В синем комбинезоне Надо мной пижон.

В лагерной зоне — Как хорошо!

Опять накурили? Зачем вы все курите? Фу, гадость… Э-э, и чайник холодный.

— Валентуля, где Лев?

— А что, его на койке нет?

— Да книг десятка два лежит, а самого нет.

— Значит, около уборной.

— Почему — около?

— А там лампочку белую вкрутили, и стенка от кухни тёплая. Он, наверно, книжку читает. Я иду умываться. Что ему передать?

— Да-а… Стелет она мне на полу, а себе тут же, на кровати. Ну, сочная баба, ну такая сочная…

— Друзья, я вас прошу — о чём-нибудь другом, только не про баб. На шарашке с нашей мясной пищей — это социально-опасный разговор.

— Вообще, орлы, кончайте! Отбой был.

— Не то что отбой, по-моему уже гимн слышно откуда-то.

— Спать захочешь — уснёшь, небось.

— Никакого чувства юмора: пять минут сплошь дуют гимн. Все кишки вылезают: когда он кончится? Неужели нельзя было ограничиться одной строфой?

— А позывные? Для такой страны, как Россия?!.. Жабьи вкусы.

— В Африке я служил. У Роммеля. Там что плохо? — жарко очень и воды нет…

— В Ледовитом океане есть остров такой — Махоткина. А сам Махоткин — лётчик полярный, сидит за антисоветскую агитацию.

— Михал Кузьмич, что вы там всё ворочаетесь?

— Ну, повернуться с боку на бок я могу?

— Можете, но помните, что всякий ваш даже небольшой поворот внизу отдаётся здесь, наверху, громадной амплитудой.

— Вы, Иван Иваныч, ещё лагерь миновали. Там — вагонка четверная, один повернётся — троих качает. А внизу ещё кто-нибудь цветным тряпьём завесится, бабу приведёт — и наворачивает. Двенадцать баллов качка! Ничего, спят люди.

— Григорий Борисыч, а когда вы на шарашку первый раз попали?

— Я думаю там пентод поставить и реостатик маленький.

— Человек он был самостоятельный, аккуратный. Сапоги на ночь скинет — на полу не оставит, под голову ложит.

— В те года на полу не оставляй!

— В Освенциме я был. В Освенциме вот страшно: с вокзала к крематориям ведут — и музыка играет.

— Рыбалка там замечательная, это одно, а другое — охота. Осенью час походишь — фазанами весь изувешен. В камыши зайдёшь — кабаны, в поле — зайцы…

— Все эти шарашки повелись с девятьсот тридцатого года, как стали инженеров косяками гнать. Первая была на Фуркасовском, проект Беломора составляли. Потом — рамзинская. Опыт понравился. На воле невозможно собрать в одной конструкторской группе двух больших инженеров или двух больших учёных: начинают бороться за имя, за славу, за сталинскую премию, обязательно один другого выживет. Поэтому все конструкторские бюро на воле

— это бледный кружок вокруг одной яркой головы. А на шарашке? Ни слава, ни деньги никому не грозят. Николаю Николаичу полстакана сметаны и Петру Петровичу полстакана сметаны.
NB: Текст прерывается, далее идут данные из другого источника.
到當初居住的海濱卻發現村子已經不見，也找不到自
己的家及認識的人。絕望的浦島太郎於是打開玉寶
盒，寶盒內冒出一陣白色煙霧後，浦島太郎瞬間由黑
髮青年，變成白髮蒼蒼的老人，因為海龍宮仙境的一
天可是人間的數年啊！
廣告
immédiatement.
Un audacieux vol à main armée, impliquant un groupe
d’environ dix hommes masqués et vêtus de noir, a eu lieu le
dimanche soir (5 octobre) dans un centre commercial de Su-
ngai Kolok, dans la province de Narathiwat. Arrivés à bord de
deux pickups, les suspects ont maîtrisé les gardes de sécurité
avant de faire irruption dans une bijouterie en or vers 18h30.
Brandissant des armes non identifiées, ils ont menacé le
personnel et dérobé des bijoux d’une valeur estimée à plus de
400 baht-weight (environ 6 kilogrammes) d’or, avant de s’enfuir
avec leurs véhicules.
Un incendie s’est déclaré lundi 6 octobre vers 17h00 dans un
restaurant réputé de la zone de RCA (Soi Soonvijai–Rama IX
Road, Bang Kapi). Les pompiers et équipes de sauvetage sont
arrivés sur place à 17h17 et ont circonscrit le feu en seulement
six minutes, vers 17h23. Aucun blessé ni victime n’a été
Дюжина медведей мирно живёт в одной берлоге, потому что деться некуда. Поиграют в шахматишки, покурят — скучно. Может, изобретём что-нибудь? Давайте! Так создано многое в нашей науке! И в этом — основная идея шарашек.
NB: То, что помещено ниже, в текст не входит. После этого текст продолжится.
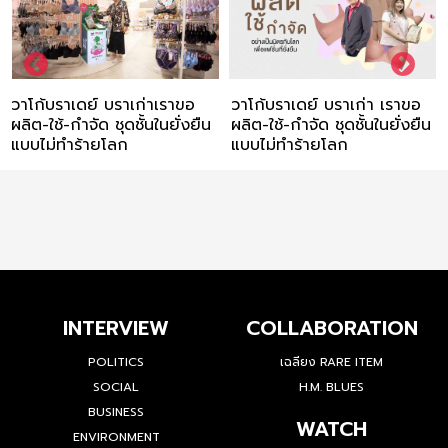
อ
วาโก้บราเดย์ บราเก่า เราขอ
สุทธิพงษ์ คงพูล ยุคใหม่ขอ
ยืน
ผลิต-ใช้-กำจัด ชุดชั้นในยั่งยืน
CAAT พัฒนาอุตสาหกรรม
แบบไม่ทำร้ายโลก
การบินไทยติดระดับท็อปของ
โลก
INTERVIEW
COLLABORATION
POLITICS
เฉลียง RARE ITEM
SOCIAL
H.M. BLUES
BUSINESS
WATCH
ENVIRONMENT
— …Друзья! Новость!! Бобынина куда-то повезли!

— Валька, не скули, подушкой наверну!

— Куда, Валентуля?

— Как повезли?

— Младшина пришёл, сказал — надеть пальто, шапку.

— И с вещами?

— Без вещей.

— Наверно, к начальству большому.

— К Фоме?

— Фома бы сам приехал, хватай выше!

— Чай остыл, какая пошлость!..

— Валентуля, вот вы ложечкой об стакан всегда стучите после отбоя, как это мне надоело!
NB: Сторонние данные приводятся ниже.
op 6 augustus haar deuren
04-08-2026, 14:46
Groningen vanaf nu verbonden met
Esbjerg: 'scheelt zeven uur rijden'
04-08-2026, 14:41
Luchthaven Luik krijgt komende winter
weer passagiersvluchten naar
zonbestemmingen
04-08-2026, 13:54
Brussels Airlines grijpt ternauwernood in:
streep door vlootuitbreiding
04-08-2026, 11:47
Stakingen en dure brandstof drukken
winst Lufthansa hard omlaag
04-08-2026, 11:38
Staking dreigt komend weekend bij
— Спокойно, а как же мешать сахар?

— Беззвучно.

— Беззвучно происходят только космические катастрофы, потому что в мировом пространстве звук не распространяется. Если бы за нашими плечами разорвалась Новая Звезда, — мы бы даже не услышали. Руська, у тебя одеяло упадёт, что ты свесил? Ты не спишь? Тебе известно, что наше Солнце — Новая Звезда, и Земля обречена на гибель в самое ближайшее время?